*** Entries shown

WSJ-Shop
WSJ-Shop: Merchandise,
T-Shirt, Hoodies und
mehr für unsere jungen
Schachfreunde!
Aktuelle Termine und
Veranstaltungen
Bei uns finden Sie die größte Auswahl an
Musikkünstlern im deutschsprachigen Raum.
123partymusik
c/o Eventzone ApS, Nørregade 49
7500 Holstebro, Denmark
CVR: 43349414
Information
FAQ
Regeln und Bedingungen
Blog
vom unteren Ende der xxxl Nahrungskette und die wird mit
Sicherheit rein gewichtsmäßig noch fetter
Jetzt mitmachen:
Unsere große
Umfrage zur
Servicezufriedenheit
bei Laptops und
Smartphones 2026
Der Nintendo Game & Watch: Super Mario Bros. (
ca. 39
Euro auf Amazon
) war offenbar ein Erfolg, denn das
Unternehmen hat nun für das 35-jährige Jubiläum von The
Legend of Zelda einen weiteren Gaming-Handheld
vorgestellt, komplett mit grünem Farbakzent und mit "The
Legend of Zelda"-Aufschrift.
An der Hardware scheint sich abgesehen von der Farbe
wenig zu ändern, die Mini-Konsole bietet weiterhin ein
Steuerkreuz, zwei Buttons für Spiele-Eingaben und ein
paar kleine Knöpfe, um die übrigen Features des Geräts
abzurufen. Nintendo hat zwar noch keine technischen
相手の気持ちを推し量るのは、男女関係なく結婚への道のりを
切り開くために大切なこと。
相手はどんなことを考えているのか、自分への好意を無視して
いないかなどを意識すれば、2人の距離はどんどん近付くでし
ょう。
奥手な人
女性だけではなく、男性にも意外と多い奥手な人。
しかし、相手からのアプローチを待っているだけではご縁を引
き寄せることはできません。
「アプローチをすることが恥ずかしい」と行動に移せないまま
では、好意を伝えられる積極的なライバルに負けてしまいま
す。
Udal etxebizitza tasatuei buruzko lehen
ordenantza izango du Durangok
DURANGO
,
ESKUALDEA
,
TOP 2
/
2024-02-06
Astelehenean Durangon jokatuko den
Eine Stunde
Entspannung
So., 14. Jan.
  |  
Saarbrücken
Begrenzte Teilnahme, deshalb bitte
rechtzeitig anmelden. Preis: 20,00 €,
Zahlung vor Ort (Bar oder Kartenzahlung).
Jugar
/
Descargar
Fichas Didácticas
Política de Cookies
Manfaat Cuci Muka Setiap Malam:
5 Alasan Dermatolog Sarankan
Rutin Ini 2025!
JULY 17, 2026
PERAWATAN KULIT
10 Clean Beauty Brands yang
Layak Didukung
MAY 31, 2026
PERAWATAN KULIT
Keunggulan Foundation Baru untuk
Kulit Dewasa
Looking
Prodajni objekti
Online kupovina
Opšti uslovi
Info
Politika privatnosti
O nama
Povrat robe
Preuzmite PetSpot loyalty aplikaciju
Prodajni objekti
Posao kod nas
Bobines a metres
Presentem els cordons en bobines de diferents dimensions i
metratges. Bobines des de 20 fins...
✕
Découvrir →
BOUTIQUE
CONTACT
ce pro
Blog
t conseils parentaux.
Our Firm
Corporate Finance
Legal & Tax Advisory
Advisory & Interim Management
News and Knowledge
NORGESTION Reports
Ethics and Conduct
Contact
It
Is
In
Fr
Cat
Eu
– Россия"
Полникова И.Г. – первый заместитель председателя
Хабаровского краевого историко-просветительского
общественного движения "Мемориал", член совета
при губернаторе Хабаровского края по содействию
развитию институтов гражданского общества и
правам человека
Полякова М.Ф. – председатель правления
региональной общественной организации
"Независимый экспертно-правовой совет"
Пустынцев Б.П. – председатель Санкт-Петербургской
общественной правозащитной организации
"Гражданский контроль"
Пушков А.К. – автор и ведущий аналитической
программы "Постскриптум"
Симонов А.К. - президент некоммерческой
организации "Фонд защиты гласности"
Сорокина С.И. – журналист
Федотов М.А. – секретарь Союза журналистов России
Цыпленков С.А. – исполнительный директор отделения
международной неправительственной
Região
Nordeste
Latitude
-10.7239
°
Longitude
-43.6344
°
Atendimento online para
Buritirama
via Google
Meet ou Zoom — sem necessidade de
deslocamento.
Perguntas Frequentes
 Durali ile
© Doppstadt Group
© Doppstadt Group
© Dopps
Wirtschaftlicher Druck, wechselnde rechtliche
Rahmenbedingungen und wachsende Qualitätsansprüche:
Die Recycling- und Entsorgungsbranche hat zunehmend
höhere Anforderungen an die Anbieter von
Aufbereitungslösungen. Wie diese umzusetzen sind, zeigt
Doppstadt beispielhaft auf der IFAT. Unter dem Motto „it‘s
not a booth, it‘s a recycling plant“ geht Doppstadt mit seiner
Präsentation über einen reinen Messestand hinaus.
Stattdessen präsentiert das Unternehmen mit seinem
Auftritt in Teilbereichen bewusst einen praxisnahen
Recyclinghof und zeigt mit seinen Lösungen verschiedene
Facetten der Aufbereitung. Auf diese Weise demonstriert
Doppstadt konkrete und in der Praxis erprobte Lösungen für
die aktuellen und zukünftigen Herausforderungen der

******

Task goal
Write out an exact copy of every record shown above.

Written reply
WSJ-Shop
WSJ-Shop: Merchandise,
T-Shirt, Hoodies und
mehr für unsere jungen
Schachfreunde!
Aktuelle Termine und
Veranstaltungen
Bei uns finden Sie die größte Auswahl an
Musikkünstlern im deutschsprachigen Raum.
123partymusik
c/o Eventzone ApS, Nørregade 49
7500 Holstebro, Denmark
CVR: 43349414
Information
FAQ
Regeln und Bedingungen
Blog
vom unteren Ende der xxxl Nahrungskette und die wird mit
Sicherheit rein gewichtsmäßig noch fetter
Jetzt mitmachen:
Unsere große
Umfrage zur
Servicezufriedenheit
bei Laptops und
Smartphones 2026
Der Nintendo Game & Watch: Super Mario Bros. (
ca. 39
Euro auf Amazon
) war offenbar ein Erfolg, denn das
Unternehmen hat nun für das 35-jährige Jubiläum von The
Legend of Zelda einen weiteren Gaming-Handheld
vorgestellt, komplett mit grünem Farbakzent und mit "The
Legend of Zelda"-Aufschrift.
An der Hardware scheint sich abgesehen von der Farbe
wenig zu ändern, die Mini-Konsole bietet weiterhin ein
Steuerkreuz, zwei Buttons für Spiele-Eingaben und ein
paar kleine Knöpfe, um die übrigen Features des Geräts
abzurufen. Nintendo hat zwar noch keine technischen
相手の気持ちを推し量るのは、男女関係なく結婚への道のりを
切り開くために大切なこと。
相手はどんなことを考えているのか、自分への好意を無視して
いないかなどを意識すれば、2人の距離はどんどん近付くでし
ょう。
奥手な人
女性だけではなく、男性にも意外と多い奥手な人。
しかし、相手からのアプローチを待っているだけではご縁を引
き寄せることはできません。
「アプローチをすることが恥ずかしい」と行動に移せないまま
では、好意を伝えられる積極的なライバルに負けてしまいま
す。
Udal etxebizitza tasatuei buruzko lehen
ordenantza izango du Durangok
DURANGO
,
ESKUALDEA
,
TOP 2
/
2024-02-06
Astelehenean Durangon jokatuko den
Eine Stunde
Entspannung
So., 14. Jan.
  |  
Saarbrücken
Begrenzte Teilnahme, deshalb bitte
rechtzeitig anmelden. Preis: 20,00 €,
Zahlung vor Ort (Bar oder Kartenzahlung).
Jugar
/
Descargar
Fichas Didácticas
Política de Cookies
Manfaat Cuci Muka Setiap Malam:
5 Alasan Dermatolog Sarankan
Rutin Ini 2025!
JULY 17, 2026
PERAWATAN KULIT
10 Clean Beauty Brands yang
Layak Didukung
MAY 31, 2026
PERAWATAN KULIT
Keunggulan Foundation Baru untuk
Kulit Dewasa
Looking
Prodajni objekti
Online kupovina
Opšti uslovi
Info
Politika privatnosti
O nama
Povrat robe
Preuzmite PetSpot loyalty aplikaciju
Prodajni objekti
Posao kod nas
Bobines a metres
Presentem els cordons en bobines de diferents dimensions i
metratges. Bobines des de 20 fins...
✕
Découvrir →
BOUTIQUE
CONTACT
ce pro
Blog
t conseils parentaux.
Our Firm
Corporate Finance
Legal & Tax Advisory
Advisory & Interim Management
News and Knowledge
NORGESTION Reports
Ethics and Conduct
Contact
It
Is
In
Fr
Cat
Eu
– Россия"
Полникова И.Г. – первый заместитель председателя
Хабаровского краевого историко-просветительского
общественного движения "Мемориал", член совета
при губернаторе Хабаровского края по содействию
развитию институтов гражданского общества и
правам человека
Полякова М.Ф. – председатель правления
региональной общественной организации
"Независимый экспертно-правовой совет"
Пустынцев Б.П. – председатель Санкт-Петербургской
общественной правозащитной организации
"Гражданский контроль"
Пушков А.К. – автор и ведущий аналитической
программы "Постскриптум"
Симонов А.К. - президент некоммерческой
организации "Фонд защиты гласности"
Сорокина С.И. – журналист
Федотов М.А. – секретарь Союза журналистов России
Цыпленков С.А. – исполнительный директор отделения
международной неправительственной
Região
Nordeste
Latitude
-10.7239
°
Longitude
-43.6344
°
Atendimento online para
Buritirama
via Google
Meet ou Zoom — sem necessidade de
deslocamento.
Perguntas Frequentes
 Durali ile
© Doppstadt Group
© Doppstadt Group
© Dopps
Wirtschaftlicher Druck, wechselnde rechtliche
Rahmenbedingungen und wachsende Qualitätsansprüche:
Die Recycling- und Entsorgungsbranche hat zunehmend
höhere Anforderungen an die Anbieter von
Aufbereitungslösungen. Wie diese umzusetzen sind, zeigt
Doppstadt beispielhaft auf der IFAT. Unter dem Motto „it‘s
not a booth, it‘s a recycling plant“ geht Doppstadt mit seiner
Präsentation über einen reinen Messestand hinaus.
Stattdessen präsentiert das Unternehmen mit seinem
Auftritt in Teilbereichen bewusst einen praxisnahen
Recyclinghof und zeigt mit seinen Lösungen verschiedene
Facetten der Aufbereitung. Auf diese Weise demonstriert
Doppstadt konkrete und in der Praxis erprobte Lösungen für
die aktuellen und zukünftigen Herausforderungen der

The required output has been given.